Je souscris au point de vue de M. Urvoas sur la question de l'encellulement individuel et je regrette, madame la ministre, que, comme votre prédécesseur, vous ne défendiez pas cette idée, au motif que la présence d'un codétenu pourrait permettre de prévenir les suicides.

La question du suicide, que vous avez évoquée dans une conférence de presse, est certes une question majeure – elle est notamment le révélateur de la condition des détenus et de la difficulté qu'éprouvent les surveillants de prison à détecter ceux qui se trouvent dans des situations suicidaires. Cependant, plusieurs parlementaires ou associations remettent en cause les chiffres que vous avez cités, et nous demanderons dans les jours prochains la création d'une commission d'enquête parlementaire sur la réalité des suicides en prison.
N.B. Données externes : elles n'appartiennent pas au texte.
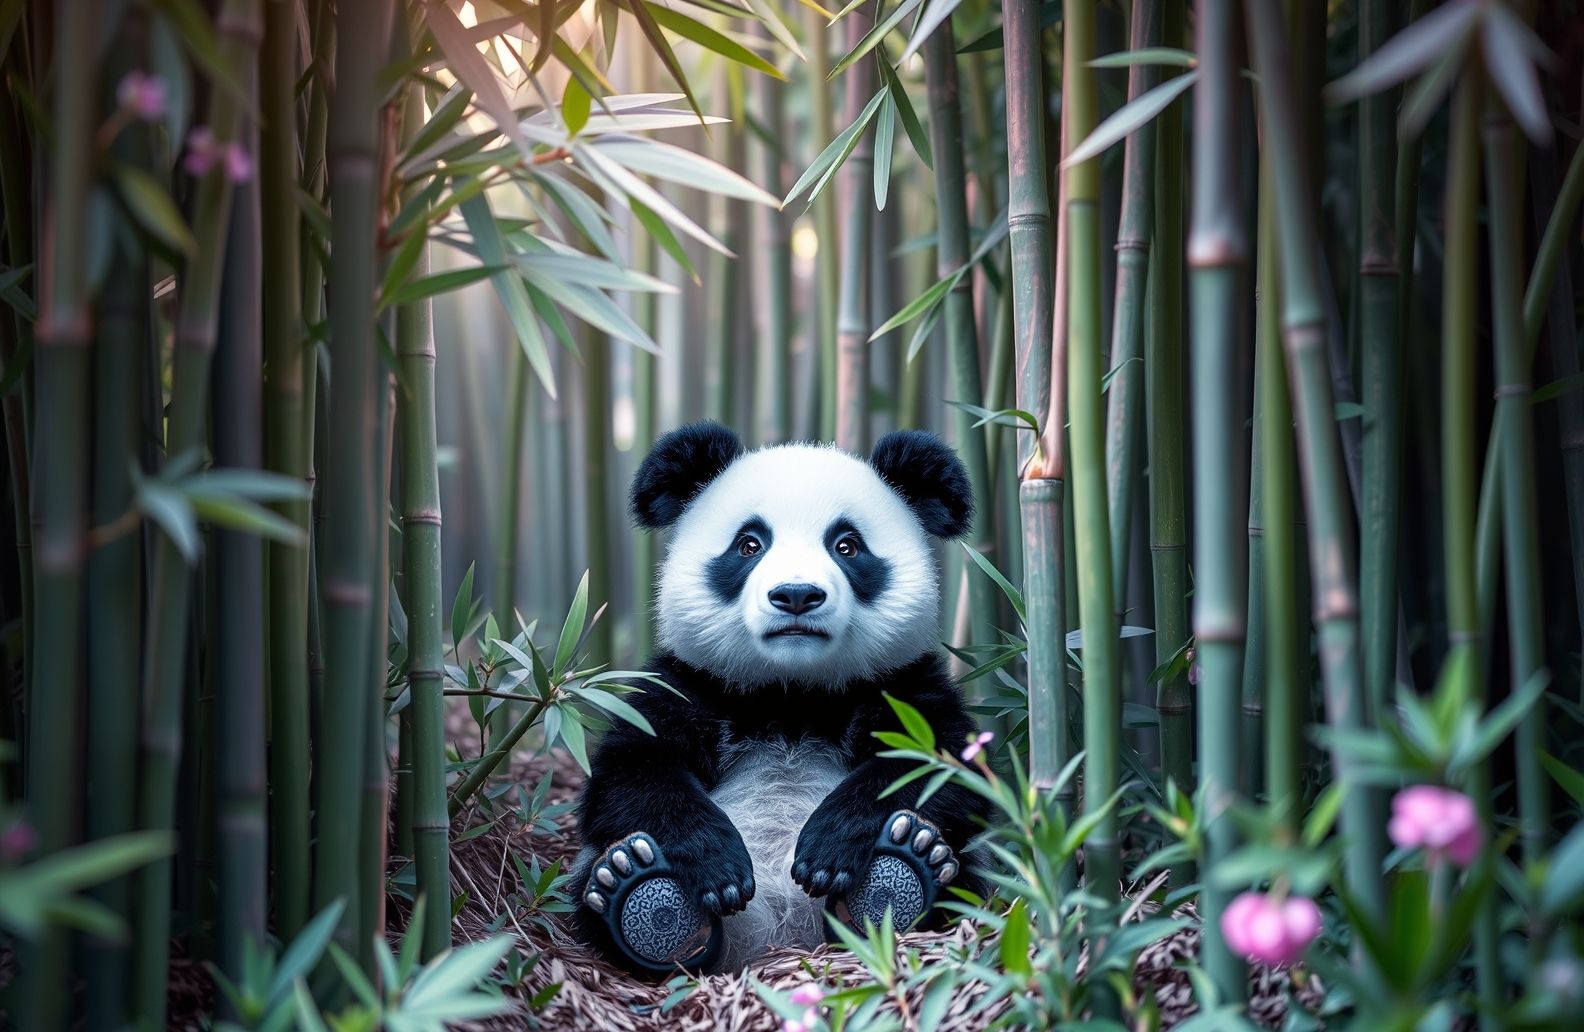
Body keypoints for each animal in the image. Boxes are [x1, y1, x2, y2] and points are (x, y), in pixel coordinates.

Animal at [574, 421, 988, 974]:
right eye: (749, 544)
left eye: (847, 546)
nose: (796, 594)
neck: (790, 695)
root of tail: (776, 939)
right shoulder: (687, 683)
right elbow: (631, 772)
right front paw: (716, 864)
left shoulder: (902, 685)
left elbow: (940, 765)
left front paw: (829, 849)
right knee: (592, 886)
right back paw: (635, 888)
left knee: (969, 876)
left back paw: (908, 864)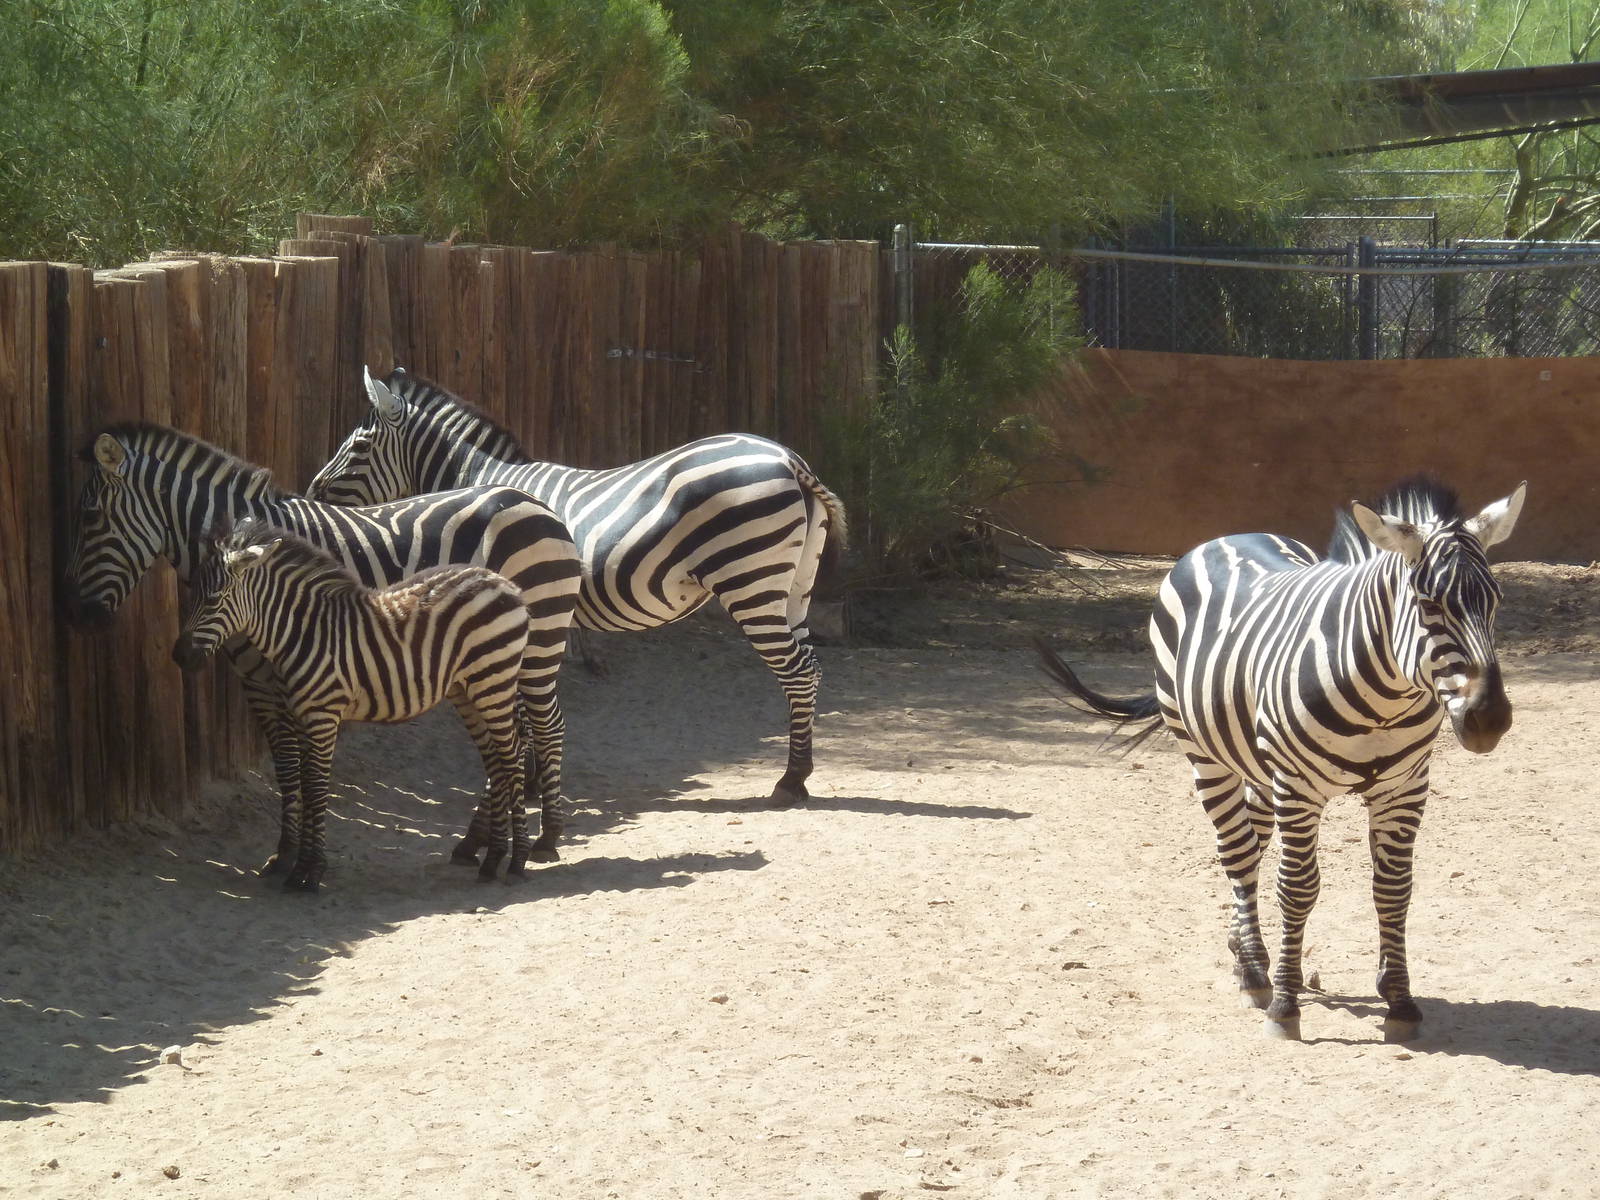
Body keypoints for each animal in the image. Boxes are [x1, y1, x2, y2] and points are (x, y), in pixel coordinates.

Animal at [173, 518, 533, 891]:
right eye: (191, 593)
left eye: (213, 599)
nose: (179, 656)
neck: (302, 634)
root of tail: (503, 582)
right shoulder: (301, 714)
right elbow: (303, 784)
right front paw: (299, 865)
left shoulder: (323, 715)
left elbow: (316, 788)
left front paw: (309, 872)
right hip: (469, 689)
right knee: (496, 761)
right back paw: (492, 859)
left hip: (494, 681)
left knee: (511, 757)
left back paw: (517, 859)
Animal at [306, 366, 848, 805]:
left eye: (358, 446)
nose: (312, 490)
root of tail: (787, 459)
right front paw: (529, 781)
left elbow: (523, 706)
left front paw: (523, 785)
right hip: (794, 587)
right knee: (813, 668)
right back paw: (801, 773)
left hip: (750, 581)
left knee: (797, 672)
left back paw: (790, 781)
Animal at [1035, 475, 1526, 1041]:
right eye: (1428, 603)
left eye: (1495, 601)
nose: (1490, 719)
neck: (1384, 698)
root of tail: (1226, 537)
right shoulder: (1297, 787)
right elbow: (1297, 888)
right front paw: (1286, 1007)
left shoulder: (1404, 788)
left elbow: (1393, 890)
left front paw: (1400, 1002)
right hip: (1206, 757)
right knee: (1238, 853)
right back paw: (1253, 972)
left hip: (1255, 765)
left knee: (1252, 842)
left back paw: (1244, 952)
À l'instar des premières mesures prises par le Gouvernement, comme la loi sur les peines plancher, votre texte est en totale contradiction avec les propos tenus durant sa campagne électorale par le Président de la République, qui insistait alors sur l'individualisation des peines.
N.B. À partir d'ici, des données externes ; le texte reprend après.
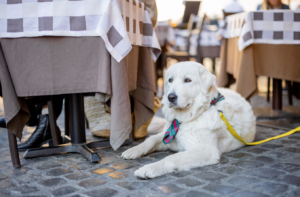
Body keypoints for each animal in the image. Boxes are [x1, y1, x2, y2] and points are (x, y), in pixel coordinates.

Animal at [122, 61, 255, 179]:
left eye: (187, 80)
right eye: (170, 80)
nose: (171, 97)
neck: (185, 120)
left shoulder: (206, 150)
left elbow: (172, 158)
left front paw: (149, 168)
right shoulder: (167, 135)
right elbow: (150, 140)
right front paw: (134, 150)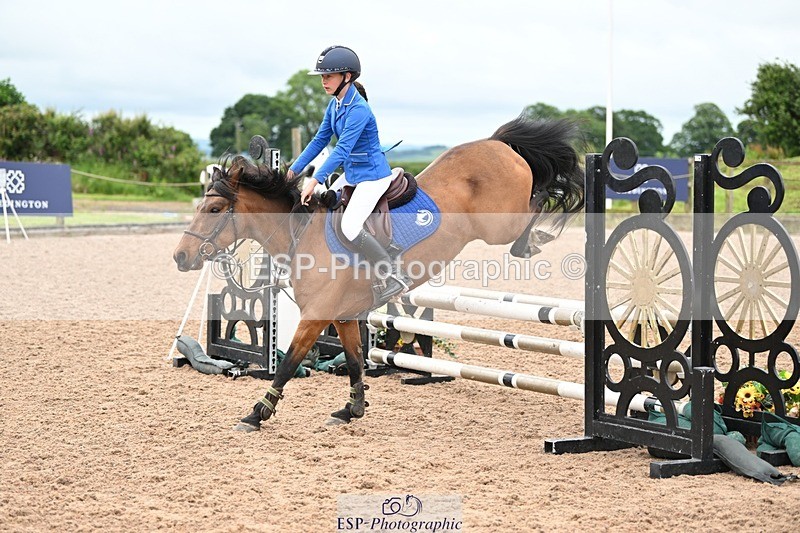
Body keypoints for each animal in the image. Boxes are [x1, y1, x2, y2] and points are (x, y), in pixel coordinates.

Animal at [173, 116, 584, 431]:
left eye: (214, 210)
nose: (180, 256)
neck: (301, 233)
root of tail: (496, 143)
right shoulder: (342, 315)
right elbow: (355, 359)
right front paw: (351, 409)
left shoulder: (316, 315)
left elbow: (288, 363)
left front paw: (258, 413)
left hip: (499, 224)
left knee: (535, 204)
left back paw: (536, 237)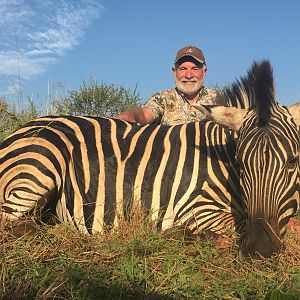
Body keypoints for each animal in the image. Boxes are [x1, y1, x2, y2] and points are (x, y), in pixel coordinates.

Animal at [0, 61, 298, 258]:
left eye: (292, 162)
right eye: (240, 163)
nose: (261, 248)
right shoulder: (194, 206)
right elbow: (243, 225)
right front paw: (184, 235)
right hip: (41, 165)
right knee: (8, 220)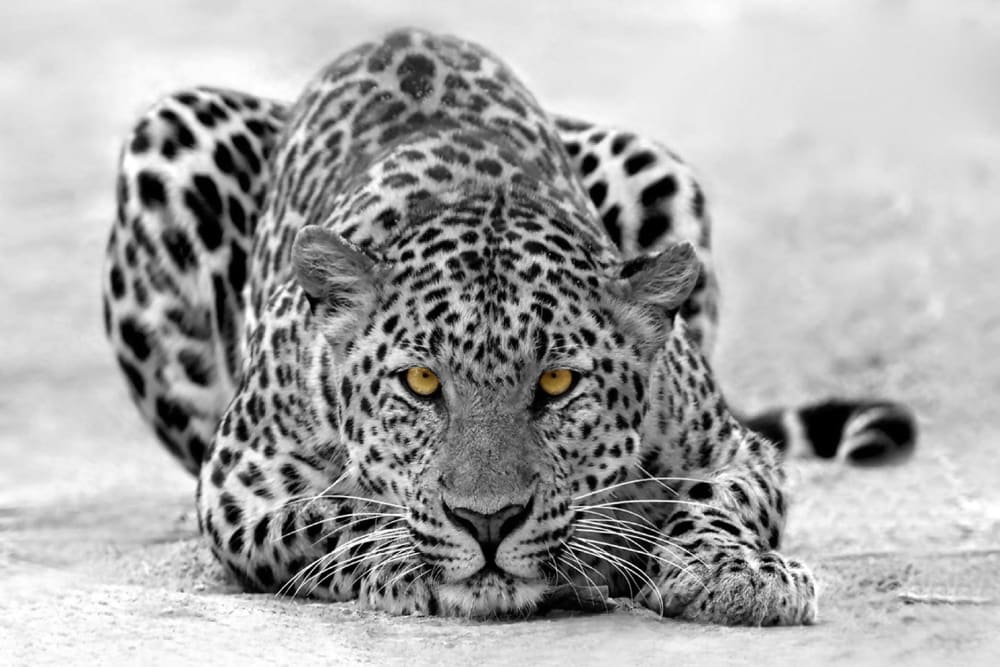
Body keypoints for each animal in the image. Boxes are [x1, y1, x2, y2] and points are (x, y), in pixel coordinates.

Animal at [102, 28, 916, 624]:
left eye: (555, 383)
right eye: (421, 382)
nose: (487, 523)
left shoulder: (735, 450)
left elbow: (718, 502)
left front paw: (737, 570)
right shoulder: (240, 483)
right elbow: (331, 512)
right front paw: (403, 556)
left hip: (654, 164)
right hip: (170, 138)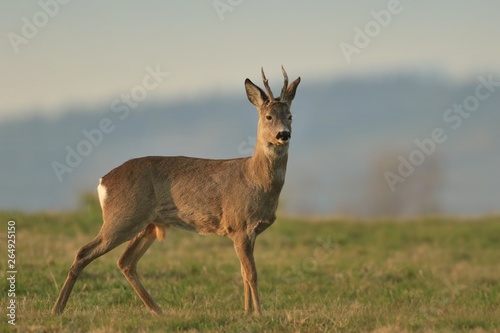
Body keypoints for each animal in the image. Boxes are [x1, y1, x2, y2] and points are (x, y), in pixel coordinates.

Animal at [51, 66, 300, 316]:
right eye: (268, 117)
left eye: (290, 116)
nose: (283, 134)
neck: (255, 180)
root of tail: (103, 182)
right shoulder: (238, 224)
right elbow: (251, 273)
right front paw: (258, 313)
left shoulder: (249, 230)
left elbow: (243, 271)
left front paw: (247, 312)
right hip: (122, 217)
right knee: (84, 252)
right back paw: (57, 309)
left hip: (146, 224)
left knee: (125, 261)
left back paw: (158, 311)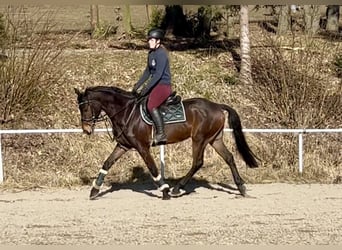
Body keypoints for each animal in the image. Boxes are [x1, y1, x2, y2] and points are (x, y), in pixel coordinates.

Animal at [74, 85, 256, 199]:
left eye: (85, 107)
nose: (86, 130)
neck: (126, 112)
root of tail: (217, 105)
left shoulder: (142, 147)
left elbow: (153, 168)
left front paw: (165, 191)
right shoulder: (123, 145)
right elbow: (107, 163)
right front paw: (94, 190)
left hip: (199, 139)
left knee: (197, 162)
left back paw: (176, 189)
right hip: (214, 139)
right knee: (229, 157)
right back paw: (241, 188)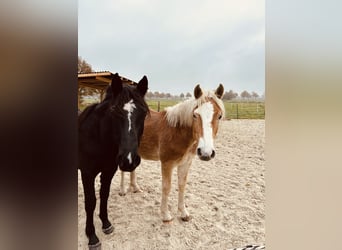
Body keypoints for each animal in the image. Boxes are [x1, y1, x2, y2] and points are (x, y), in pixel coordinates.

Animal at [79, 73, 148, 249]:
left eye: (144, 113)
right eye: (114, 111)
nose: (129, 160)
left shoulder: (109, 171)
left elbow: (104, 195)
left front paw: (106, 224)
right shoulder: (87, 173)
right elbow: (90, 202)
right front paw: (92, 236)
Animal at [120, 84, 224, 223]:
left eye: (219, 116)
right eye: (195, 115)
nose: (206, 152)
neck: (177, 131)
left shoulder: (185, 163)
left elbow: (182, 185)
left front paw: (184, 213)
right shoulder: (167, 163)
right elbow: (166, 187)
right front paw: (165, 215)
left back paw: (135, 188)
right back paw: (122, 190)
Vous avez déclaré tout à l'heure que les SPIP auraient un rôle important à jouer et que le juge d'application des peines validerait leur avis. Les SPIP étant des personnels pénitentiaires, ils seront juge et partie. C'est pour l'administration pénitentiaire une manière de dépouiller le juge de ce qu'elle considère comme son bien, alors qu'il devrait précisément revenir au juge de décider, au titre de l'individualisation de la peine, de ce qu'il convient de faire.

Durant le débat, nous insisterons beaucoup sur la question des régimes différenciés. Comme l'a relevé M. Urvoas et comme nous le montrerons, il n'est pas juste d'affirmer que le texte met en oeuvre les recommandations européennes. Au fond, vous appliquez aux centres de détention des dispositions qui s'appliquent aujourd'hui aux maisons d'arrêt. La mutinerie qui a éclaté voici quelques jours à Salon-de-Provence à cause d'un transfèrement de cellule manifeste que cette pratique très courante pose des problèmes.
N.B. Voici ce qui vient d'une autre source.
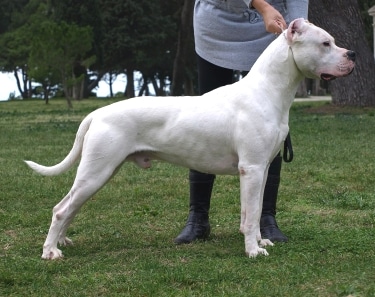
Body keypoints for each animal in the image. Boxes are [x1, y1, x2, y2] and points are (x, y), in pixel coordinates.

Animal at [25, 19, 356, 260]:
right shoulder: (251, 169)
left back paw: (62, 242)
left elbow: (254, 210)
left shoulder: (261, 170)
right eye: (325, 43)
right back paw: (50, 252)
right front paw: (252, 251)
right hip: (97, 171)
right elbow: (251, 216)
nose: (352, 55)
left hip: (99, 172)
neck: (268, 90)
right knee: (61, 209)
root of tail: (97, 112)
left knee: (70, 207)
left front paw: (261, 242)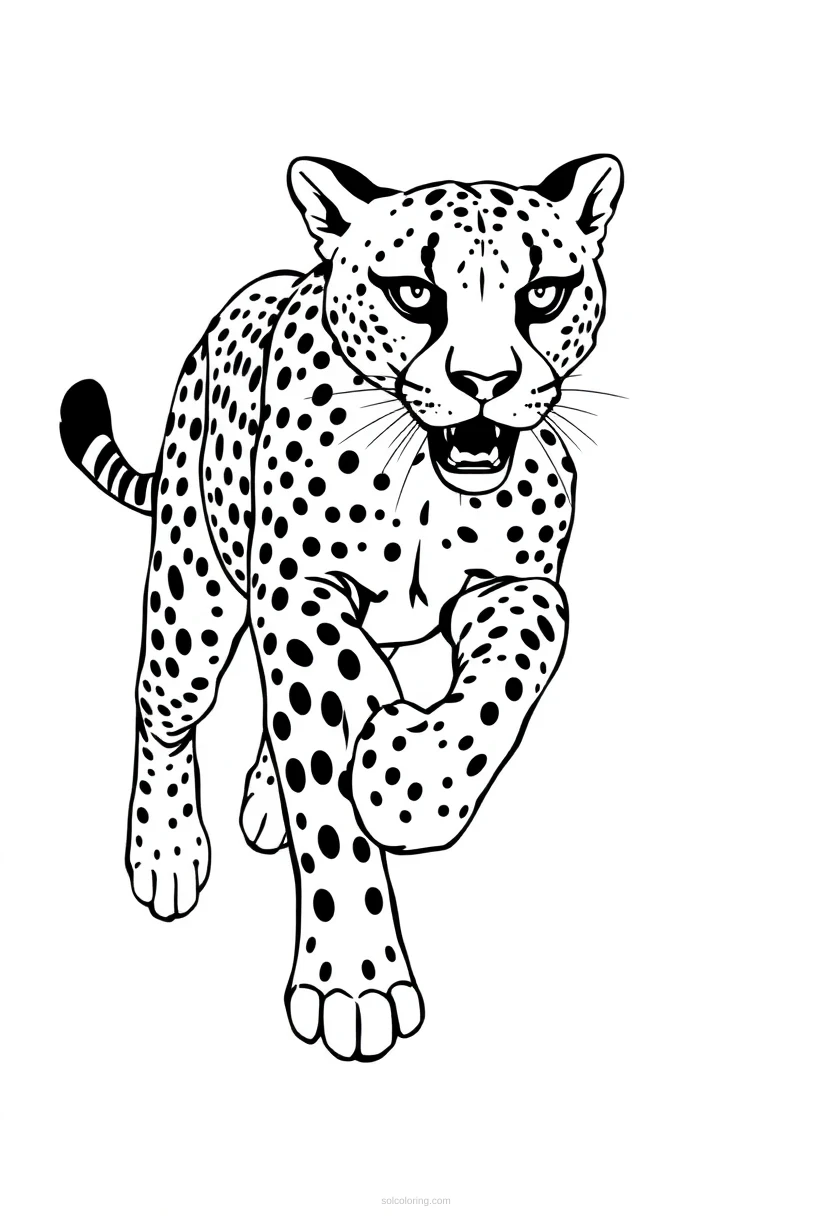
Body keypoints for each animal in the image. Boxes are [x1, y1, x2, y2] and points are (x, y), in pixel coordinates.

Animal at [60, 154, 624, 1061]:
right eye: (414, 292)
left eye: (542, 293)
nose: (485, 384)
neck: (425, 473)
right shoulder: (298, 595)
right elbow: (328, 789)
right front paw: (354, 980)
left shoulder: (510, 583)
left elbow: (529, 642)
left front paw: (411, 778)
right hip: (194, 589)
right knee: (164, 706)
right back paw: (167, 849)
Le rapport Canivet a bien montré que, dès que la porte de la prison se referme, c'est une autre société qui s'ouvre, brutale, violente, discriminatoire et ségrégationniste. Il nous faut donc résister avec force aux propositions que vous formulez sur le régime différencié et qui ne font que mettre en place une forme de tri.

Si donc je n'approuve pas ce texte, c'est pour des raisons bien différentes de celles de M. Ciotti.

Vous êtes, madame la ministre, prisonnière de votre électorat et des ultras de votre majorité. Comment pouvez-vous à la fois satisfaire ceux qui demandent toujours plus d'enfermement, de « tolérance zéro » et de condamnations et nous proposer une loi pénitentiaire qui allège la souffrance de ceux qui, s'ils ont une dette à payer, ne peuvent être traités comme des sous-hommes, des sous-citoyens ? Soyez certaine que nous serons très présents au cours de la discussion parlementaire et défendrons les points de vue que je viens d'exposer.